Wednesday, 26 July 2017

Active Directory as Source

Case
I want to use the users from my Active Directory in my Data Warehouse for an Employee Dimension. How can I accomplish that in SSIS?














Solution
With a little .Net scripting in a Script Component you can accomplish an Active Directory source in your Data Flow Task. Before you start you need to figure out which fields are available in your Active Directory. If you don't know the fieldnames you could set a breakpoint on the foreach loop and add a watch on the result variable. Then you could browse through the properties of that variable to find all available fields.

1) Script Component Source
Create a Data Flow Task and add a Script Component and choose "Source" as the type. After that give you source a suitable name like "SRC_SCR - Active Directory Users".
Script Component - Source





















2) Output columns
Next edit the Script Component and go to the Inputs and Outputs pane. This is where we need to specify all the new output columns and datatypes. For my Active Directory example I have added 5 string (DT_STR) columns: Fullname, Firstname, Surename, Department and Manager. You have to figure out the required length. You could start with the default 50 or change it to a more save 255.
Add new output columns

























3) Edit script
Go back to the first page and choose C# as your scripting language and then hit the Edit Script buton to open the vsta environment.
Edit script

























4) Reference
To tell our script about Active Directory, we first need to add a new reference to the .NET assembly System.DirectoryServices. In the Solution Explorer right click References and
 choose Add Reference... Then scroll down, select System.DirectoryServices and click OK to confirm.
Add reference

















5) The Script - Namespaces
Under namespaces add a new using for our newly referenced assembly: using System.DirectoryServices; This allows you to shorten the code.
Add using



















6) The Script - CreateNewOutputRows
Now replace your CreateNewOutputRows method with the one below and add the GetPropertyValue method from below within your class tags under the existing methods. You could remove the PostExecute and PreExecute methods since we don't need them in this example.

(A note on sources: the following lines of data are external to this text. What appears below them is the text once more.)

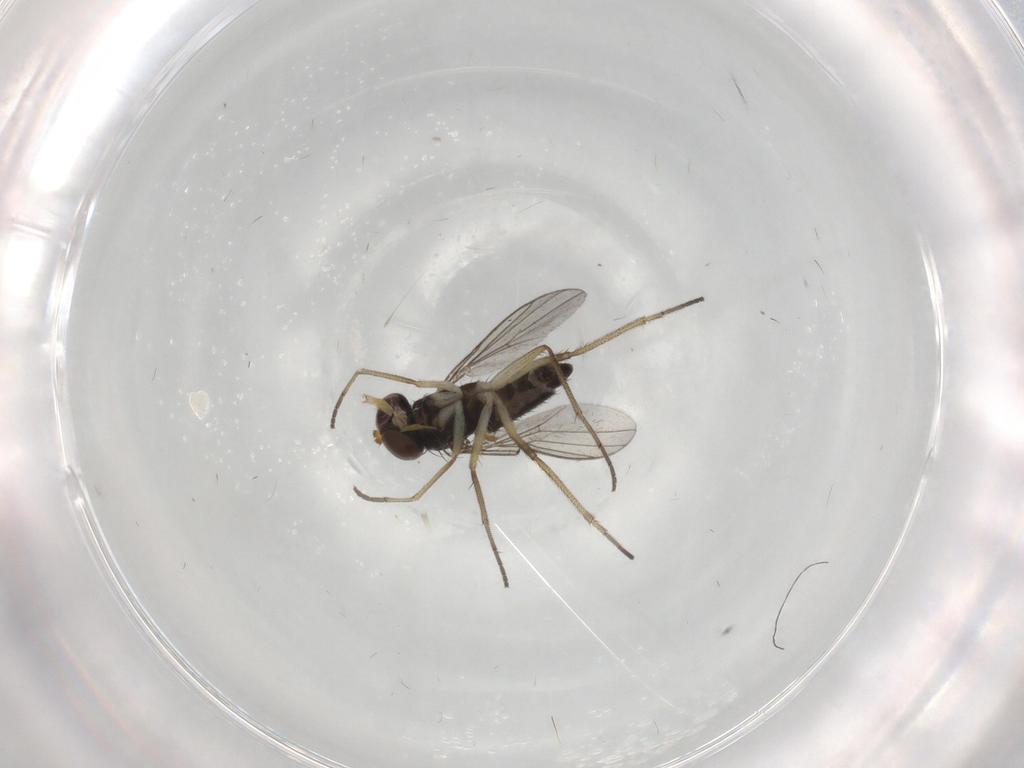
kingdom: Animalia
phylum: Arthropoda
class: Insecta
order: Diptera
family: Dolichopodidae
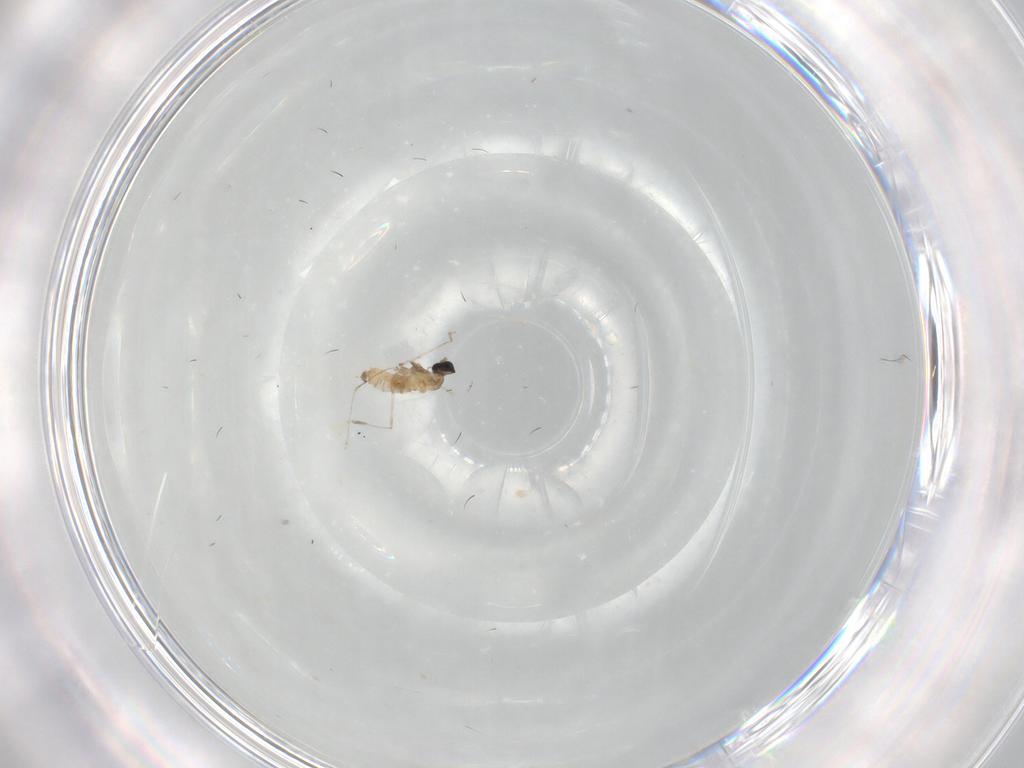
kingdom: Animalia
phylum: Arthropoda
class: Insecta
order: Diptera
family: Cecidomyiidae
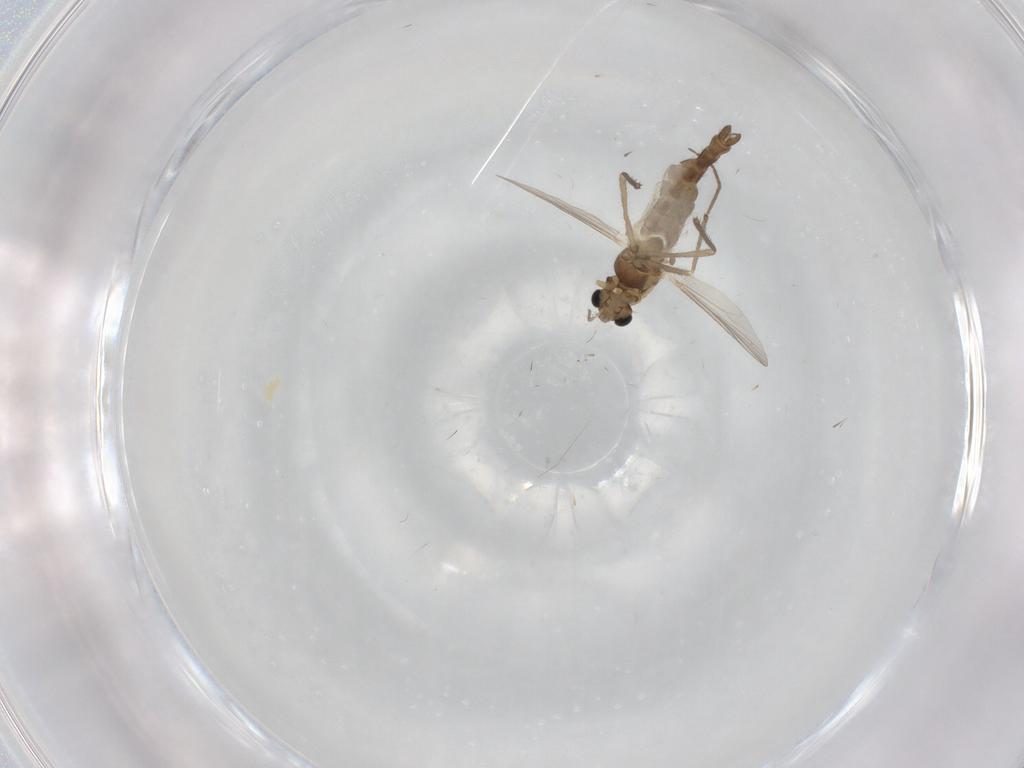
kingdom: Animalia
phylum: Arthropoda
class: Insecta
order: Diptera
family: Chironomidae
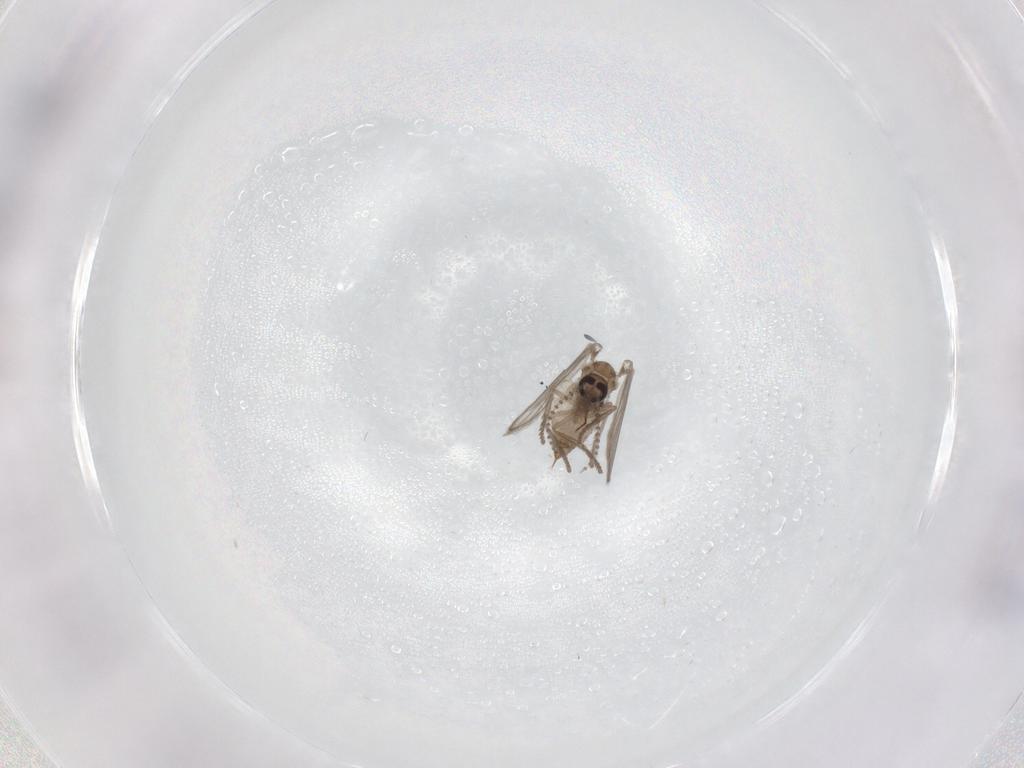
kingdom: Animalia
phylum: Arthropoda
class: Insecta
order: Diptera
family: Psychodidae
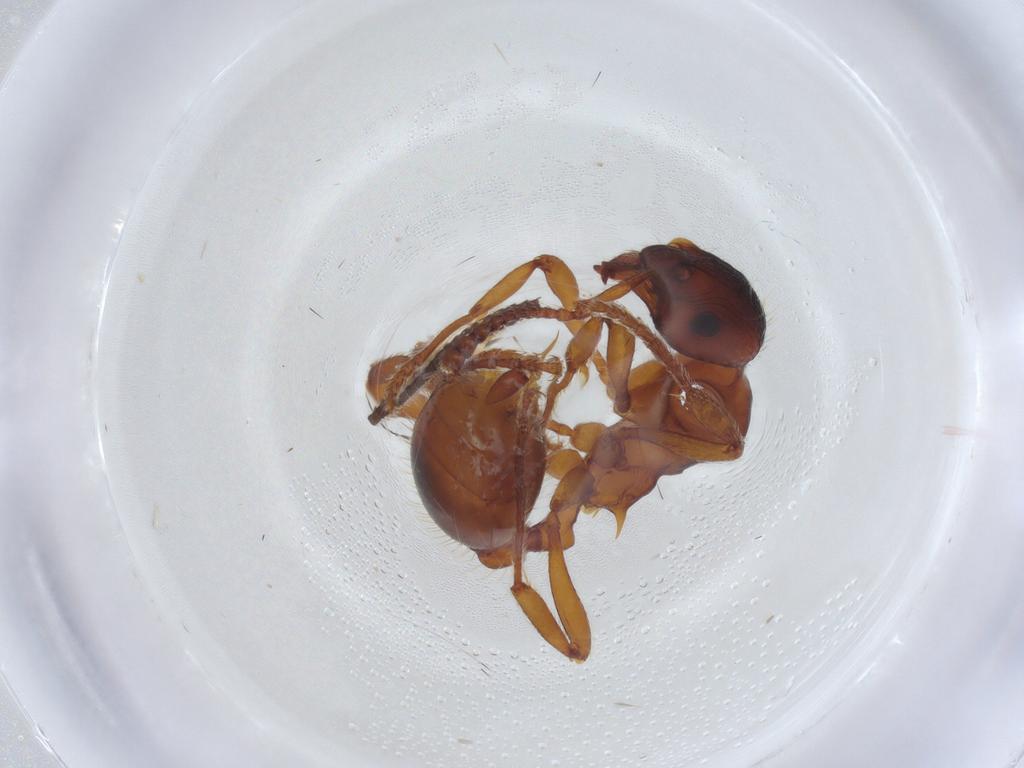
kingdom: Animalia
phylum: Arthropoda
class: Insecta
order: Hymenoptera
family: Formicidae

The CreateNewOutputRows method adds new rows to the buffer by calling Output0Buffer.AddRow(); within a loop construction and then it fills all columns with data from the Active Directory. Before the foreach loop you find the code to connect to the Active Directory with some optional filter.
public override void CreateNewOutputRows()
{
    // Specify the connnectionstring of your domain
    // @mycompany.com => LDAP://DC=mycompany,dc=com
    // Consider using a variable or parameter instead
    // of this hardcoded value. On the other hand
    // how many times does your domain changes
    string domainConnectionString = "LDAP://DC=ilionx,dc=com";

    using (DirectorySearcher ds = new DirectorySearcher(new DirectoryEntry(domainConnectionString)))
    {
        ds.Filter = "(&" +
                    "(objectClass=user)" +  // Only users and not groups
                    "(department=*)" +      // All departments
                    "(givenname=j*)" +      // Firstname starts with j
                    ")";
        // See ds. for more options like PageSize.
        //ds.PageSize = 1000;

        // Find all persons matching your filter
        using (SearchResultCollection results = ds.FindAll())
        {
            // Loop through all rows of the search results
            foreach (SearchResult result in results)
            {
                // Add a new row to the buffer
                Output0Buffer.AddRow();
                // Fill all columns with the value from the Active Directory
                Output0Buffer.Fullname = GetPropertyValue(result, "cn");
                Output0Buffer.Surename = GetPropertyValue(result, "sn");
                Output0Buffer.Department = GetPropertyValue(result, "department");
                Output0Buffer.Manager = GetPropertyValue(result, "manager");
                Output0Buffer.Firstname = GetPropertyValue(result, "givenname");
            }
        }
    }
}

// Extra method to avoid having an if construction around each column
// It checks whether it can find a value. If not it returns an empty string.
private static string GetPropertyValue(SearchResult Results, string Property)
{
    // Null value results in count zero
    if (Results.Properties[Property].Count > 0)
    {
        return Results.Properties[Property][0].ToString();
    }
    else
    {
        return "";
    }
}


7) The result
To test the result add a dummy Derived Column and a Data Viewer to see the values. If it works you can add the rest of the components to the Data Flow Task to fill your dimension table.
The result of my script
















Summary
A very simple and short script to get data from your Active Directory. For more filter examples visit
MSDN. For very large Active Directories you have to play with the PageSize property.
Note that there are also scriptless options like with an ADO.Net source or with Third Party components. Each solution has its own pros and cons.